EXERCISE DETAILS. Give every line of text from the entries below as a JSON list of strings, one string per line, skipping blank lines. Leave the pictures out of the answer.

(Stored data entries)
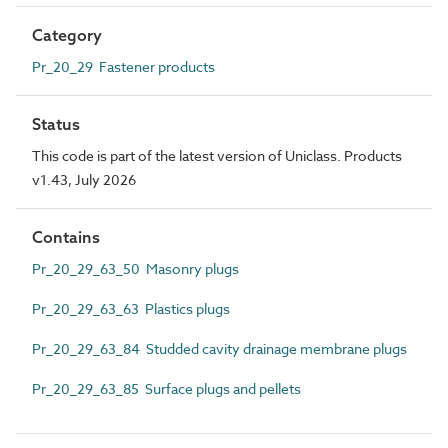
Category
Pr_20_29 Fastener products
Status
This code is part of the latest version of Uniclass. Products
v1.43, July 2026
Contains
Pr_20_29_63_50 Masonry plugs
Pr_20_29_63_63 Plastics plugs
Pr_20_29_63_84 Studded cavity drainage membrane plugs
Pr_20_29_63_85 Surface plugs and pellets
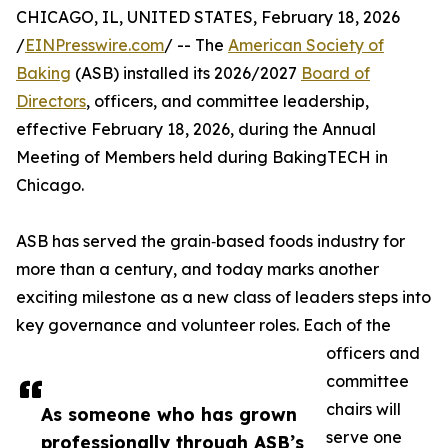
CHICAGO, IL, UNITED STATES, February 18, 2026
/
EINPresswire.com
/ -- The
American Society of
Baking
(ASB) installed its 2026/2027
Board of
Directors
, officers, and committee leadership,
effective February 18, 2026, during the Annual
Meeting of Members held during BakingTECH in
Chicago.
ASB has served the grain‑based foods industry for
more than a century, and today marks another
exciting milestone as a new class of leaders steps into
key governance and volunteer roles. Each of the
officers and
committee
chairs will
As someone who has grown
serve one
professionally through ASB’s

SOLUTION FOR THIS PROBLEM.
[
  "Category",
  "Pr_20_29 Fastener products",
  "Status",
  "This code is part of the latest version of Uniclass. Products",
  "v1.43, July 2026",
  "Contains",
  "Pr_20_29_63_50 Masonry plugs",
  "Pr_20_29_63_63 Plastics plugs",
  "Pr_20_29_63_84 Studded cavity drainage membrane plugs",
  "Pr_20_29_63_85 Surface plugs and pellets",
  "CHICAGO, IL, UNITED STATES, February 18, 2026",
  "/",
  "EINPresswire.com",
  "/ -- The",
  "American Society of",
  "Baking",
  "(ASB) installed its 2026/2027",
  "Board of",
  "Directors",
  ", officers, and committee leadership,",
  "effective February 18, 2026, during the Annual",
  "Meeting of Members held during BakingTECH in",
  "Chicago.",
  "ASB has served the grain‑based foods industry for",
  "more than a century, and today marks another",
  "exciting milestone as a new class of leaders steps into",
  "key governance and volunteer roles. Each of the",
  "officers and",
  "committee",
  "chairs will",
  "As someone who has grown",
  "serve one",
  "professionally through ASB’s"
]